Sounds From The Junkshop #85 - The Hives

 

"Do what I please, gonna spread the disease because I wanna" - The Hives - Hate To Say I Told You So

The Hives really were proof that sometimes supernatural self-confidence can do wonders in turning what could have been yet another average early noughties garage band into one of the most genuinely exciting groups of that era. They first came to my attention when they signed to Poptones records (who also had SFTJ alumni the Cosmic Rough Riders, Sing-Sing and Beachbuggy on their books around this time) who put out the Your New Favourite Band album, a compilation of the best bits from the group's two previous Sweden-only albums Barely Legal and Veni Vidi Vicious.

The thing about the Hives is, and I suspect some of their fans wouldn't welcome the comparison but, their formula was very similar to the whole Andrew WK one - not a huge amount of variety but they attacked those songs with such vicious pinpoint precision that you'd hardly have time to get your breath back before the next assault started and it proved to pretty much be their main selling point as Hate To Say I Told You So and Main Offender both crashed into the Top 20 (even though they were both essentially the same song with slightly different words). And let there be no doubt, for a while it most definitely worked - those early songs were fine slices of energetic wiry garage punk which took the Strokes' watered down garage rock formula and injected a dose of pure rock 'n' roll lightning into it to create something which, briefly at least, was pretty damn special.

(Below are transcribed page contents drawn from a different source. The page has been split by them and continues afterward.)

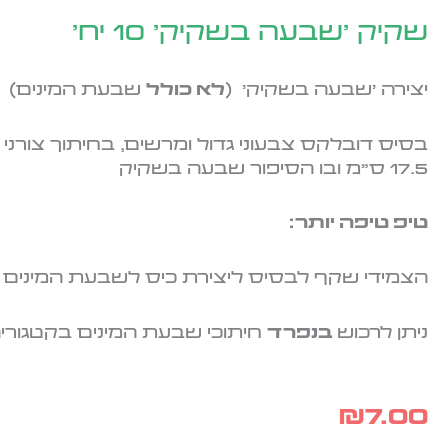
שקיק 'שבעה בשקיק' 10 יח'
יצירה 'שבעה בשקיק' (
לא כולל
שבעת המינים)
17.5 ס"מ ובו הסיפור שבעה בשקיק
טיפ טיפה יותר:
הצמידי שקף לבסיס ליצירת כיס לשבעת המינים
ניתן לרכוש
בנפרד
חיתוכי שבעת המינים בקטגוריה 
₪
7.00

It made for some pretty awesome live gigs as well - I saw the band a good few times through 2002 and 2003 and they had an energy about them that few could match with the band tight as you like and frontman Howlin' Pelle Almqvist having that combination of energy and charisma that was all too rare among his contemporaries at the time. I still remember seeing the band play a packed Leeds Met and him introducing a song with the words "So this is our new single. You're welcome to go out and buy it...I mean it won't make much difference to us as we're megastars now but it might improve your lives just a little bit." I mean, you've gotta love that sort of cockiness ain't ya?

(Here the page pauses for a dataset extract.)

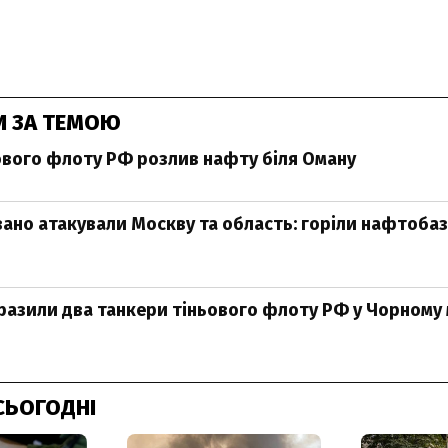
И ЗА ТЕМОЮ
ового флоту РФ розлив нафту біля Оману
ано атакували Москву та область: горіли нафтобаз
разили два танкери тіньового флоту РФ у Чорному 
СЬОГОДНІ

I honestly thought at the time that the Hives would be a top selling band for years to come but unfortunately things seemed to tail off for them surprisingly quickly for them commercially after that brief spell as music press darlings - the follow-up album (and their debut for major label Interscope) Tyrannosaurus Hives crashed all the way into the Top 10 and gave them their highest charting single in the UK with Walk Idiot Walk but it would prove to be their last Top 40 hit and after that, things just seemed to fade away for 'em. I think the main problem might have been that they never really evolved their sound very much and it kind of left them stuck in an early noughties time warp as other newer bands started to motor past them and elbow them out of the press and public attention spotlight. Their relationship with Interscope would be a brief one with the group moving to A&M for their next effort The Black And White Album which still had a bit of fire to it but you could kind of see the writing on the wall as it was released into the teeth of the garage rock backlash and only sold a fraction of what Tyrannosaurus Hives did with the singles from it missing the Top 40. The world, sadly, had moved on.

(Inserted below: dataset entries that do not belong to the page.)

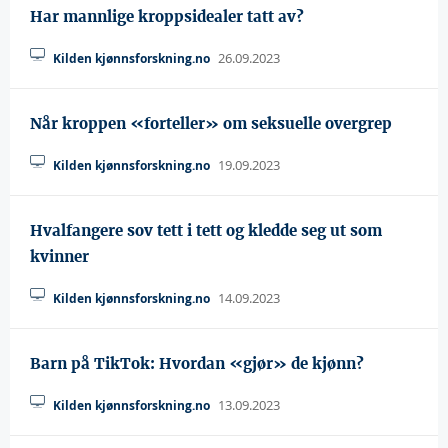
Har mannlige kroppsidealer tatt av?
26.09.2023
Kilden kjønnsforskning.no
Når kroppen «forteller» om seksuelle overgrep
19.09.2023
Kilden kjønnsforskning.no
Hvalfangere sov tett i tett og kledde seg ut som
kvinner
14.09.2023
Kilden kjønnsforskning.no
Barn på TikTok: Hvordan «gjør» de kjønn?
13.09.2023
Kilden kjønnsforskning.no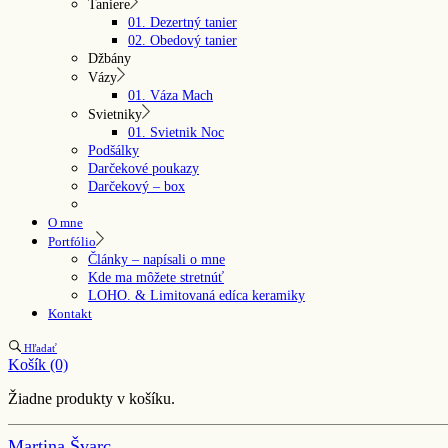
Taniere
01. Dezertný tanier
02. Obedový tanier
Džbány
Vázy
01. Váza Mach
Svietniky
01. Svietnik Noc
Podšálky
Darčekové poukazy
Darčekový – box
O mne
Portfólio
Články – napísali o mne
Kde ma môžete stretnúť
LOHO. & Limitovaná edíca keramiky
Kontakt
Hľadať
Košík
(0)
Žiadne produkty v košíku.
Martina Švarc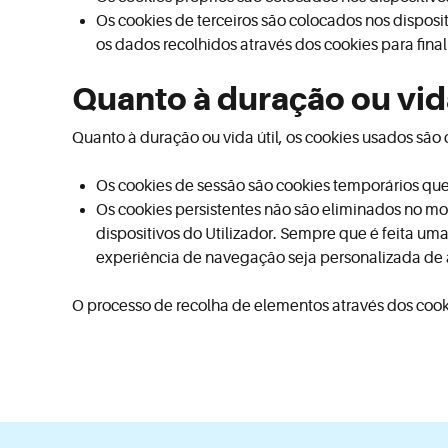
Os cookies de terceiros são colocados nos disposit
os dados recolhidos através dos cookies para fin
Quanto à duração ou vida
Quanto à duração ou vida útil, os cookies usados são 
Os cookies de sessão são cookies temporários que 
Os cookies persistentes não são eliminados no 
dispositivos do Utilizador. Sempre que é feita uma
experiência de navegação seja personalizada de a
O processo de recolha de elementos através dos cook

Personally I've continued to roll with the Hives ever since although pickings have become a lot slimmer in recent years - it took them until 2013 to follow up The Black And White Album with Lex Hives which was a competent effort if not exactly full of surprises and made very little headway in the charts. They're still out there today although apart from the odd single here and there (including a Christmas duet with Cyndi Lauper!), they've gone fairly quiet in recent years with their last single being back in 2018 and no new albums for almost a decade now.

Personally I hope we get a new album (and who knows, maybe even some UK tour dates) from the Hives soon - it feels like way too long since we last heard from 'em. I guess even though it was arguably their inability to evolve beyond that dynamite early sound of theirs that did for 'em commercially, they really are living proof that some formulas are better off left alone if they produce explosive garage punk rock 'n' roll like this and for a couple of years at least, along with the likes of Danko Jones, the Hellacopters and the D4, they really were a much welcome high-energy counterpoint to the more dull and formulaic take on garage rock espoused by the Strokes et al.